### Work task:
Down to the final line, print each entry exactly.

-------- Information

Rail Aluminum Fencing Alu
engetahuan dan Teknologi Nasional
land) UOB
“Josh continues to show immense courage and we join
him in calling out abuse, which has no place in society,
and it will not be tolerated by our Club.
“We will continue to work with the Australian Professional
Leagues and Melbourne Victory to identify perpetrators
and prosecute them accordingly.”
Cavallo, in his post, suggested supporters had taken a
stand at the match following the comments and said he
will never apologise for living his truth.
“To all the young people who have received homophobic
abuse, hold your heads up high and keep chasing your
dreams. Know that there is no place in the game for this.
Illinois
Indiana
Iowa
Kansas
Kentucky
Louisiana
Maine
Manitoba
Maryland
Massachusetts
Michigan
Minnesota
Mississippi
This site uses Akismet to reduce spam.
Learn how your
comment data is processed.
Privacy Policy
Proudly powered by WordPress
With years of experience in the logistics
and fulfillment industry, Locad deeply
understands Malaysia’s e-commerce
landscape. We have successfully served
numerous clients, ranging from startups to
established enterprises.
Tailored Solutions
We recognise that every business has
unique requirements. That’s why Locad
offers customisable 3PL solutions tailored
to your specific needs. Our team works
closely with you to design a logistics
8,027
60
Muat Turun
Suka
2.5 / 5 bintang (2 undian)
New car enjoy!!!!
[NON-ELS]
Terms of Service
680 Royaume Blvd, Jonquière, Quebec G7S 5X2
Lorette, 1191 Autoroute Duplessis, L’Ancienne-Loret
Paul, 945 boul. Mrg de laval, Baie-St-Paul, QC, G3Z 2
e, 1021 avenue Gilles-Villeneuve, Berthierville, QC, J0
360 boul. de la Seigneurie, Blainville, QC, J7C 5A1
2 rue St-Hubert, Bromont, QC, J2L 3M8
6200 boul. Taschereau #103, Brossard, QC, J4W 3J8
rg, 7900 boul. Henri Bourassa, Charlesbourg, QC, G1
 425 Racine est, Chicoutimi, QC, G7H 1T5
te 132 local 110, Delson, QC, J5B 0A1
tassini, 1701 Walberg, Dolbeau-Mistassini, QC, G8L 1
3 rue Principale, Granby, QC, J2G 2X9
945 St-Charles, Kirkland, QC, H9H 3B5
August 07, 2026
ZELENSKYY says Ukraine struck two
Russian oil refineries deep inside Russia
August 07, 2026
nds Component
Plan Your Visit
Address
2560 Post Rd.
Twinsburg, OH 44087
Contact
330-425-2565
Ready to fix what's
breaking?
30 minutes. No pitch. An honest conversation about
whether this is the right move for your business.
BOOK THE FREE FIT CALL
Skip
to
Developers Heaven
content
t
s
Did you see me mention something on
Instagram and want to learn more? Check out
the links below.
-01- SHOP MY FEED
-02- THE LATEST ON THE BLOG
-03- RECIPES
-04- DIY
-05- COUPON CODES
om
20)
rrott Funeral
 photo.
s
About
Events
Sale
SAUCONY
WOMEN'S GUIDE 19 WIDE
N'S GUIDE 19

----------------

### Exercise answer:
Rail Aluminum Fencing Alu
engetahuan dan Teknologi Nasional
land) UOB
“Josh continues to show immense courage and we join
him in calling out abuse, which has no place in society,
and it will not be tolerated by our Club.
“We will continue to work with the Australian Professional
Leagues and Melbourne Victory to identify perpetrators
and prosecute them accordingly.”
Cavallo, in his post, suggested supporters had taken a
stand at the match following the comments and said he
will never apologise for living his truth.
“To all the young people who have received homophobic
abuse, hold your heads up high and keep chasing your
dreams. Know that there is no place in the game for this.
Illinois
Indiana
Iowa
Kansas
Kentucky
Louisiana
Maine
Manitoba
Maryland
Massachusetts
Michigan
Minnesota
Mississippi
This site uses Akismet to reduce spam.
Learn how your
comment data is processed.
Privacy Policy
Proudly powered by WordPress
With years of experience in the logistics
and fulfillment industry, Locad deeply
understands Malaysia’s e-commerce
landscape. We have successfully served
numerous clients, ranging from startups to
established enterprises.
Tailored Solutions
We recognise that every business has
unique requirements. That’s why Locad
offers customisable 3PL solutions tailored
to your specific needs. Our team works
closely with you to design a logistics
8,027
60
Muat Turun
Suka
2.5 / 5 bintang (2 undian)
New car enjoy!!!!
[NON-ELS]
Terms of Service
680 Royaume Blvd, Jonquière, Quebec G7S 5X2
Lorette, 1191 Autoroute Duplessis, L’Ancienne-Loret
Paul, 945 boul. Mrg de laval, Baie-St-Paul, QC, G3Z 2
e, 1021 avenue Gilles-Villeneuve, Berthierville, QC, J0
360 boul. de la Seigneurie, Blainville, QC, J7C 5A1
2 rue St-Hubert, Bromont, QC, J2L 3M8
6200 boul. Taschereau #103, Brossard, QC, J4W 3J8
rg, 7900 boul. Henri Bourassa, Charlesbourg, QC, G1
 425 Racine est, Chicoutimi, QC, G7H 1T5
te 132 local 110, Delson, QC, J5B 0A1
tassini, 1701 Walberg, Dolbeau-Mistassini, QC, G8L 1
3 rue Principale, Granby, QC, J2G 2X9
945 St-Charles, Kirkland, QC, H9H 3B5
August 07, 2026
ZELENSKYY says Ukraine struck two
Russian oil refineries deep inside Russia
August 07, 2026
nds Component
Plan Your Visit
Address
2560 Post Rd.
Twinsburg, OH 44087
Contact
330-425-2565
Ready to fix what's
breaking?
30 minutes. No pitch. An honest conversation about
whether this is the right move for your business.
BOOK THE FREE FIT CALL
Skip
to
Developers Heaven
content
t
s
Did you see me mention something on
Instagram and want to learn more? Check out
the links below.
-01- SHOP MY FEED
-02- THE LATEST ON THE BLOG
-03- RECIPES
-04- DIY
-05- COUPON CODES
om
20)
rrott Funeral
 photo.
s
About
Events
Sale
SAUCONY
WOMEN'S GUIDE 19 WIDE
N'S GUIDE 19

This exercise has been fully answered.